Существует версия так называемого брака левой руки, на который якобы указывает тот факт, что мужчина поддерживает правую руку женщины своей левой. По этой версии перед нами брак морганатический, в который вступают из милости к женщине, стоящей ниже по социальной лестнице. Принять эту версию не позволяют три обстоятельства: а) если обстоит так, то нет надобности в портрете той, которая уже умерла и брак с которой был заключен из милости. Зачем писать a posteriori портрет умершей, на которой женились из милости, да еще увековечить это неравенство и унизительную деталь? б) при этом спутник дамы не только не ведет себя высокомерно по отношению к ней, он подчеркнуто почтителен, точно с вышестоящей; такое трудно представить по отношению к той, на которой женятся браком «левой руки»; с) левой рукой мужчина не встречает руку дамы, но поддерживает ее и провожает. Встретить руку пожатием или почтительно поддержать – это два разных жеста. Впечатление почтительности усугублено жестом второй руки мужчины: он поднял ладонь, точно успокаивая, деликатно предупреждая о чем-то важном. Таким жестом мы обычно предваряем существенное слово: подождите, я сейчас скажу нечто важное. Этот жест является каноническим в иконографии – это жест архангела Гавриила, пришедшего к Марии посланника Бога. Буквально на всех картинах, изображающих Благовещение, архангел поднимает правую ладонь, словно предупреждая Деву о важной миссии.
Ошибиться невозможно: перед нами сцена Благовещения; мы видим архангела Гавриила, сообщившего Благую Весть Марии.
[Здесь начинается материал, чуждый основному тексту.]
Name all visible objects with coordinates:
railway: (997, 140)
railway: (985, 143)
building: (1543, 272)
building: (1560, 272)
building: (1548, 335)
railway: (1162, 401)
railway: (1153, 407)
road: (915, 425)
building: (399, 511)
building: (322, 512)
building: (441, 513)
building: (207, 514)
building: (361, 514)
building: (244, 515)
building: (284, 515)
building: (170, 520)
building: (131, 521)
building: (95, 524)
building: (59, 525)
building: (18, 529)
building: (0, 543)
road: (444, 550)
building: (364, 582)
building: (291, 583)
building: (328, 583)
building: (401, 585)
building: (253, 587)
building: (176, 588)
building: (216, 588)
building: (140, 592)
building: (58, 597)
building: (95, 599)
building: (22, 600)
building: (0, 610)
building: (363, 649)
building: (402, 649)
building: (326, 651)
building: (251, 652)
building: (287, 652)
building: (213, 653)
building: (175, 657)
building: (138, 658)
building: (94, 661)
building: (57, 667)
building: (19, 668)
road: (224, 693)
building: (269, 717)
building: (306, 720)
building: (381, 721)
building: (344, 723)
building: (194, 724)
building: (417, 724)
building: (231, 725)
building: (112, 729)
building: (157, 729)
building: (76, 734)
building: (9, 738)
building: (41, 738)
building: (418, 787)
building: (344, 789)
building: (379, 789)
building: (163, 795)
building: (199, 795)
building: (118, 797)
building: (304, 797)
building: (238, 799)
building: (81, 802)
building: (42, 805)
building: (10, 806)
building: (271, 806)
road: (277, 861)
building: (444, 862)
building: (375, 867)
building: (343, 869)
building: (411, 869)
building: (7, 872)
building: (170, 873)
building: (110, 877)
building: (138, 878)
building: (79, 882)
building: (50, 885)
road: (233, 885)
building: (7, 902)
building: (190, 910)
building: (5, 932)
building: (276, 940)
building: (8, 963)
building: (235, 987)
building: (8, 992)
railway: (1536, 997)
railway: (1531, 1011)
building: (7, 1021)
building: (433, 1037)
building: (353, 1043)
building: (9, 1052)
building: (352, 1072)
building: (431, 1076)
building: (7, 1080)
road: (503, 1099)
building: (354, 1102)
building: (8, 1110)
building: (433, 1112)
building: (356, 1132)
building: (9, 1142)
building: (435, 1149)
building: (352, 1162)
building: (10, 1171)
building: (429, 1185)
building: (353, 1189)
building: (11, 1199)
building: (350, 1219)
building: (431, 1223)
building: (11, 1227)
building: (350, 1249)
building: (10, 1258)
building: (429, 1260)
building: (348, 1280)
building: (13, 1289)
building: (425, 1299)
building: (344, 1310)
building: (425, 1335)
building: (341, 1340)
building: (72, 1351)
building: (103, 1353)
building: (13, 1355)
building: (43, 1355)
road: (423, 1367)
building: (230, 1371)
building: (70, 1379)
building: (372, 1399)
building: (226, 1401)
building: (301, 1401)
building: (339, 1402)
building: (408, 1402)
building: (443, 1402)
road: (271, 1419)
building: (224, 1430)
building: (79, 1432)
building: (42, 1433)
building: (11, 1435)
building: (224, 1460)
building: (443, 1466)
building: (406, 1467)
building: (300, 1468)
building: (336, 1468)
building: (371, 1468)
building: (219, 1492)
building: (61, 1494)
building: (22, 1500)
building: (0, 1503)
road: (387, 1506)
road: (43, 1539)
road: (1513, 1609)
Сказав то, что должно было сказать, архангел поднял руку, успокаивая потрясенную Деву, – впрочем, Мария приняла Весть безропотно. Она погружена в себя, в свое состояние – и отдает себя тому, кто послал вестника. Она не смотрит на своего провожатого (так называемого Арнольфини), впрочем, и «Арнольфини» на Деву не смотрит. Они оба смотрят на дверь перед ними, в которой появился тот, чью Весть архангел передал. Смотрят на Бога.
Тот, кто послал Гавриила, судя по всему, рядом – Он стоит перед парой, то есть невидимый, Он стоит за нами, за зрителями картины.
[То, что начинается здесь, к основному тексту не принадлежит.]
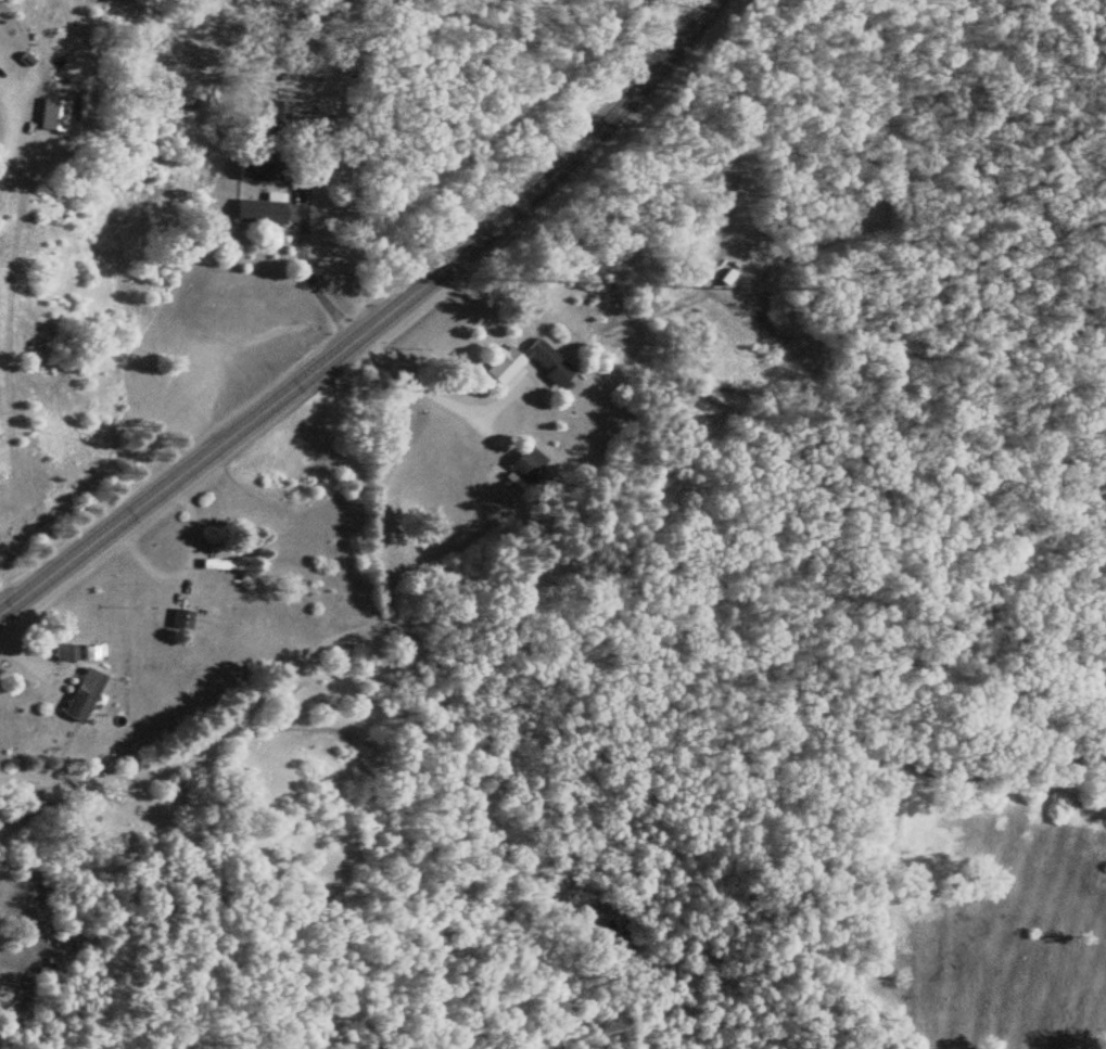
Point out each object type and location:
building: (269, 111)
building: (44, 117)
road: (16, 123)
building: (251, 211)
road: (826, 232)
road: (301, 256)
building: (716, 280)
road: (886, 293)
road: (372, 322)
road: (996, 338)
building: (522, 366)
road: (414, 377)
building: (520, 466)
road: (409, 618)
building: (172, 620)
building: (56, 653)
building: (73, 695)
Между фигурами мужчины и женщины помещено зеркало, на раме которого расположены круглые картины, небольшие тондо, вставленные в раму наподобие клейм иконы. В этих клеймах на раме зеркала изображены Страсти Христовы. Это исключительно необычное зеркало – с изображением Страстей Христовых по окружности рамы, и что же есть в таком случае зеркало, как не парафраз иконы, и уж коль скоро по окружности идут клейма Страстей, то в центре должен появиться образ Божий. Миллард Мисс склонен рассматривать зеркало в картине ван Эйка, как аллегорию глаза самого художника, взирающего на сцену; толкование интересное, но поддержать его трудно.
Разумеется, обрамленное клеймами Страстей Христовых, зеркало может являться лишь иконой: никакой иной образ не обрамляют изображениями Страстей Христа. Это икона, то есть окно в иной, горний мир – и в этом окне, в зеркале-иконе, отражается Бог, реальный отец того младенца, коим беременна дама. Мы даже видим в зеркале отражение вошедшего – образ Божий действительно появляется на том месте, где ему должно быть. Прибегать к зеркалу в сакральной сцене – характерный для бургундцев прием; к нему часто прибегал и Робер Кампен. Практически в каждом его триптихе присутствует предмет, отражающий комнату – в «Верльском триптихе», из которого сохранились створки, в левой части, за фигурой Иоанна Крестителя, также можно разглядеть фигуры двух вошедших пришельцев.
Зеркало в картине ван Эйка легко также соотнести с зеркалом в картине «Менины» Веласкеса, где король с королевой появляются именно в отражении. Тот факт, что Веласкес наследует прием ван Эйка (как испанская живопись Габсбургов наследует живописи Бургундии, землю которой Габсбурги присвоили вместе с картинами), должен навести на мысль, что Веласкес понимает, какой именно прием он заимствует. Очевидно, что для Веласкеса – отражение в зеркале было именно явлением властелина.
Детали картины: четки, апельсины (райские фрукты), одна горящая свеча – символ Святого Духа (в Благовещении Робера Кампена в схожей люстре тоже горит одна свеча) – все эти детали должны навести нас на мысль о сюжете Благовещения. Даже кровать, застеленная красным, под красным же балдахином, соответствует традиционному изображению ложа будущей Богоматери.